Entering edit mode
3.9 years ago
carlos_marchi
▴
80
Hi!
I have a list of permutations of the DNA sequences where the alignment score of the sequence pairs is obtained. I don't know why this process is causing memory leak when the permutation list is big. Here example of score calculation:
for sequence1, sequence2 in sequence_permutation:
score = self.__calculate_sequence_similarity(sequence1, sequence2)
alignments[sequence1].append(sequence2)
save_aligments(alignments)
def __calculate_score_alignment(self, sequence1, sequence2):
from Bio.Align import substitution_matrices
from Bio import Align
from Bio.SubsMat import MatrixInfo
aligner = Align.PairwiseAligner()
aligner.mode = 'local'
aligner.substitution_matrix = substitution_matrices.load('BLOSUM62')

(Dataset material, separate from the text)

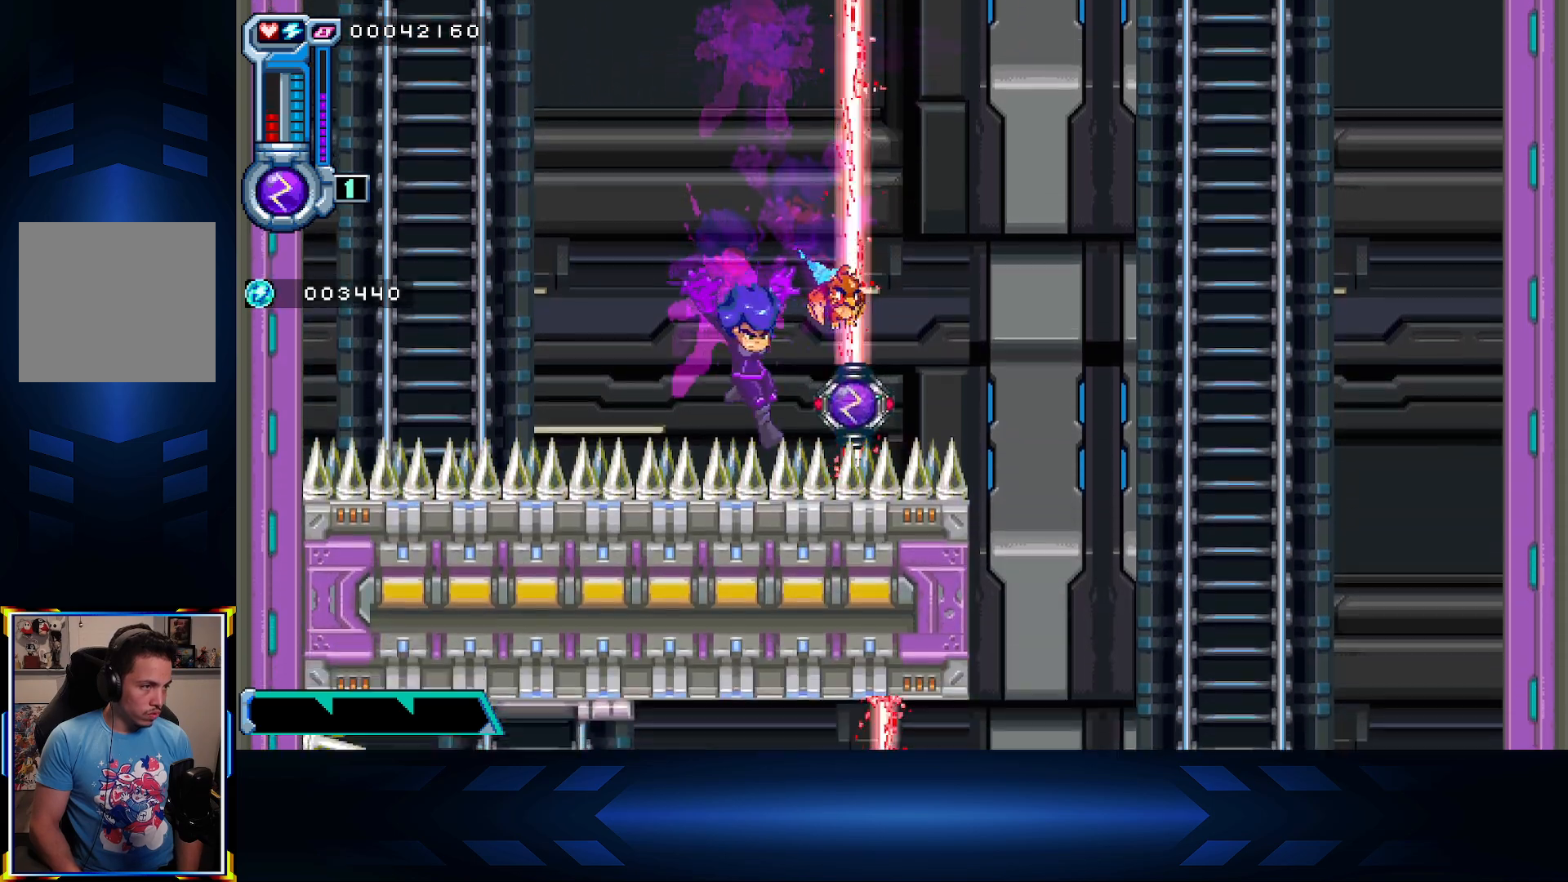
{"buttons": ["X", "DPAD_RIGHT"], "left_stick": "center", "right_stick": "center", "events": [[50, "X", "down"], [217, "X", "up"], [450, "X", "down"]]}
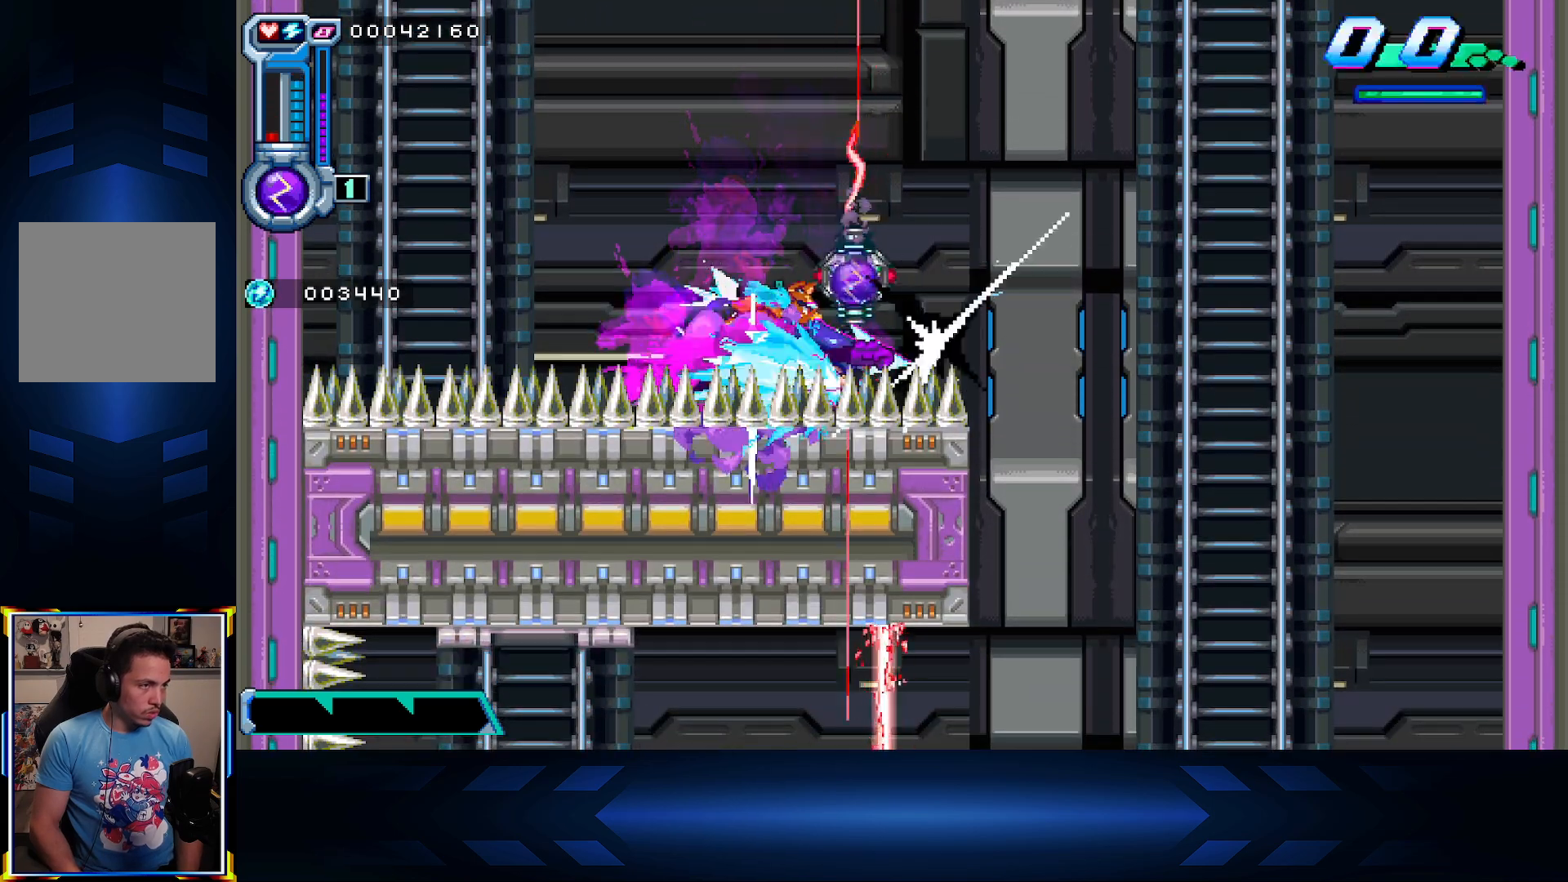
{"buttons": ["DPAD_UP", "DPAD_RIGHT"], "left_stick": "center", "right_stick": "center", "events": [[17, "DPAD_UP", "down"], [67, "A", "down"], [100, "DPAD_RIGHT", "up"], [100, "X", "up"], [200, "DPAD_UP", "up"], [233, "X", "down"], [267, "A", "up"], [333, "DPAD_UP", "down"], [367, "X", "up"], [383, "DPAD_RIGHT", "down"]]}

return aligner.score(sequence1, sequence2)
def __calculate_sequence_similarity(self, sequence1: str, sequence2: str) -> float:
if not sequence1 and not sequence2:
return -1
score = self.__calculate_score_alignment(sequence1, sequence2)

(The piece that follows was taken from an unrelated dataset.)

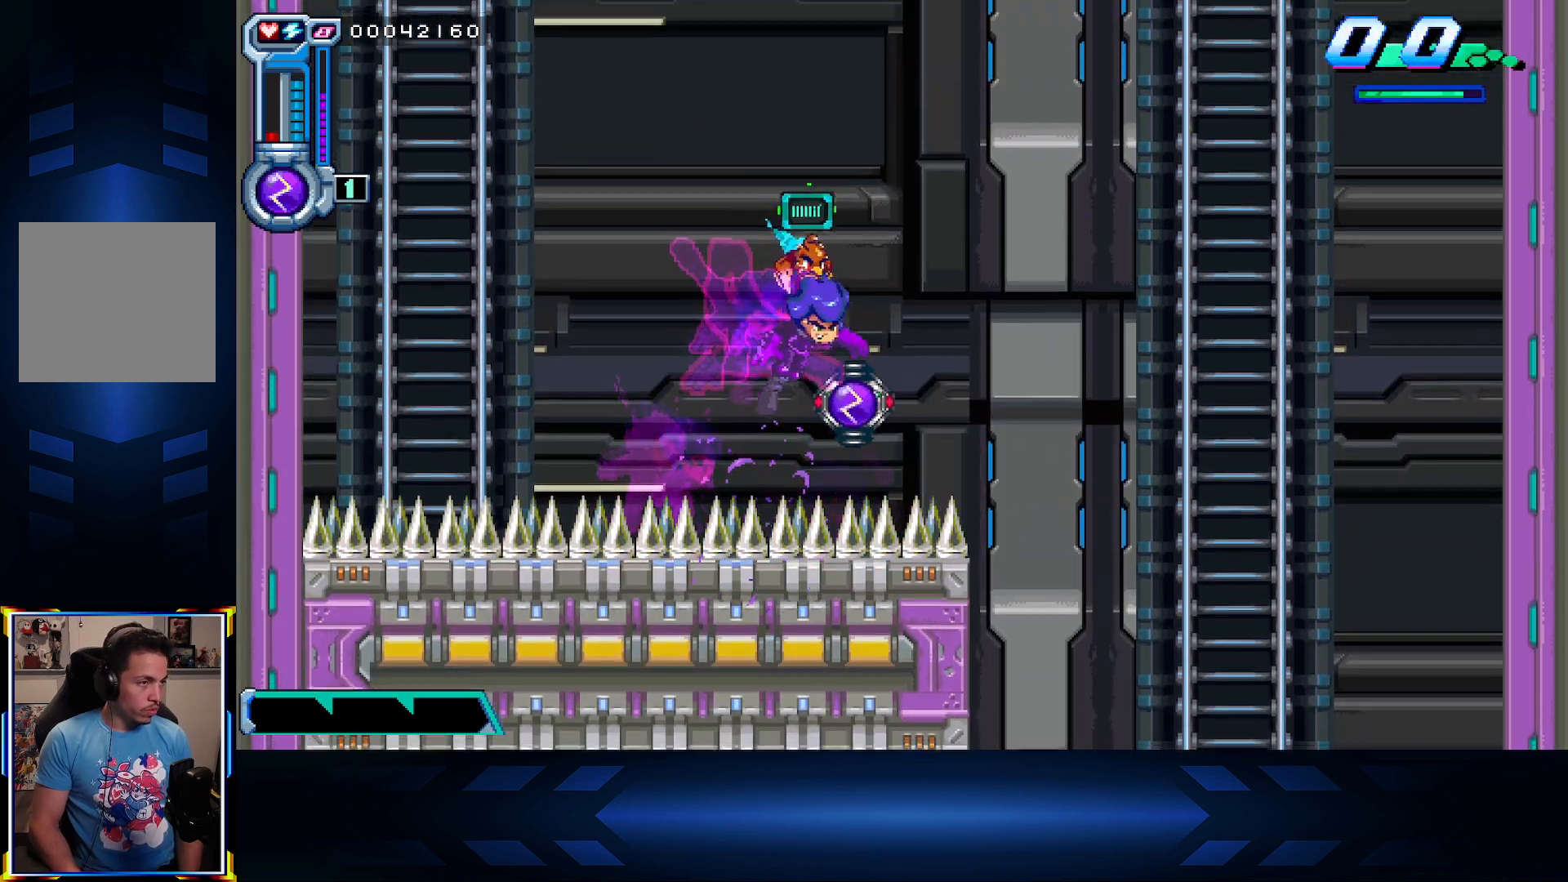
{"buttons": [], "left_stick": "center", "right_stick": "center", "events": [[33, "A", "down"], [83, "X", "down"], [200, "A", "up"], [267, "X", "up"], [417, "DPAD_UP", "up"], [433, "DPAD_RIGHT", "up"]]}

score1 = self.__calculate_score_alignment(sequence1, sequence1)
score2 = self.__calculate_score_alignment(sequence2, sequence2)
return score / (math.sqrt(score1) * math.sqrt(score2))
A memory leak is a software bug. If it doesn't originate in your code but in a library you're using you should report it to the library's authors. Make sure though that it is really a memory leak and not simply large memory usage caused by having a large data set. Also note that many scripting languages like python may not return all used memory to the system until after the script has exited so if your script creates a data structure using half the available RAM then most of this will stay associated with the script process even if the corresponding data structure has been destroyed.
The program memory increases in each interaction. So, It is not due to the dataset size, It may be some object that has destroyed as you wrote before. The object Aligner has created In each interaction, so I can't see an error with that code.
This is something to report as an issue on the biopython github repository if you are confident its a real problem with the library.